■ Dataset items

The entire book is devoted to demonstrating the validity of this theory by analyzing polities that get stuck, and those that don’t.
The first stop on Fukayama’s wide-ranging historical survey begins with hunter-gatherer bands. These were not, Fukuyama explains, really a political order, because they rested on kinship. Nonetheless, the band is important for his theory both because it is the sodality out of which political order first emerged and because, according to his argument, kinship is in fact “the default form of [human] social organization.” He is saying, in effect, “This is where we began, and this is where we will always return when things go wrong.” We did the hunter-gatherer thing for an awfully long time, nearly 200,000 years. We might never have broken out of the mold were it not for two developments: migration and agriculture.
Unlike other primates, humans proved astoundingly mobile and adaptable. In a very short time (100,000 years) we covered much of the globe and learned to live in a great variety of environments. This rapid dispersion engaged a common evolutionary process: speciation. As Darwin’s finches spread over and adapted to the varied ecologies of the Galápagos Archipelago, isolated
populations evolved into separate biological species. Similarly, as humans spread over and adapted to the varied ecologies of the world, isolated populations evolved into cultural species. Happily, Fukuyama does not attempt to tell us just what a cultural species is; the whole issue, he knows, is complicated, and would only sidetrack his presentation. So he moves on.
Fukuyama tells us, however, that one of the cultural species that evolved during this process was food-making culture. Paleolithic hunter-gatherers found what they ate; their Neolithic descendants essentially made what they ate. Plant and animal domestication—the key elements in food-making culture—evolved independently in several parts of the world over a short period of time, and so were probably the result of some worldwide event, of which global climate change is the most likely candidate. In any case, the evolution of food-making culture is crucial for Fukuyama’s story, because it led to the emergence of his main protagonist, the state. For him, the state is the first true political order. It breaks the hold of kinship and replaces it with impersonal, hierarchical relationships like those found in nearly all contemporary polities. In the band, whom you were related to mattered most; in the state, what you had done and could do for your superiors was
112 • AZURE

■ YOUR GOAL
Nothing but a number is needed: the count of lines above that contain "world".

■ RESPONSE TO THIS EXERCISE
2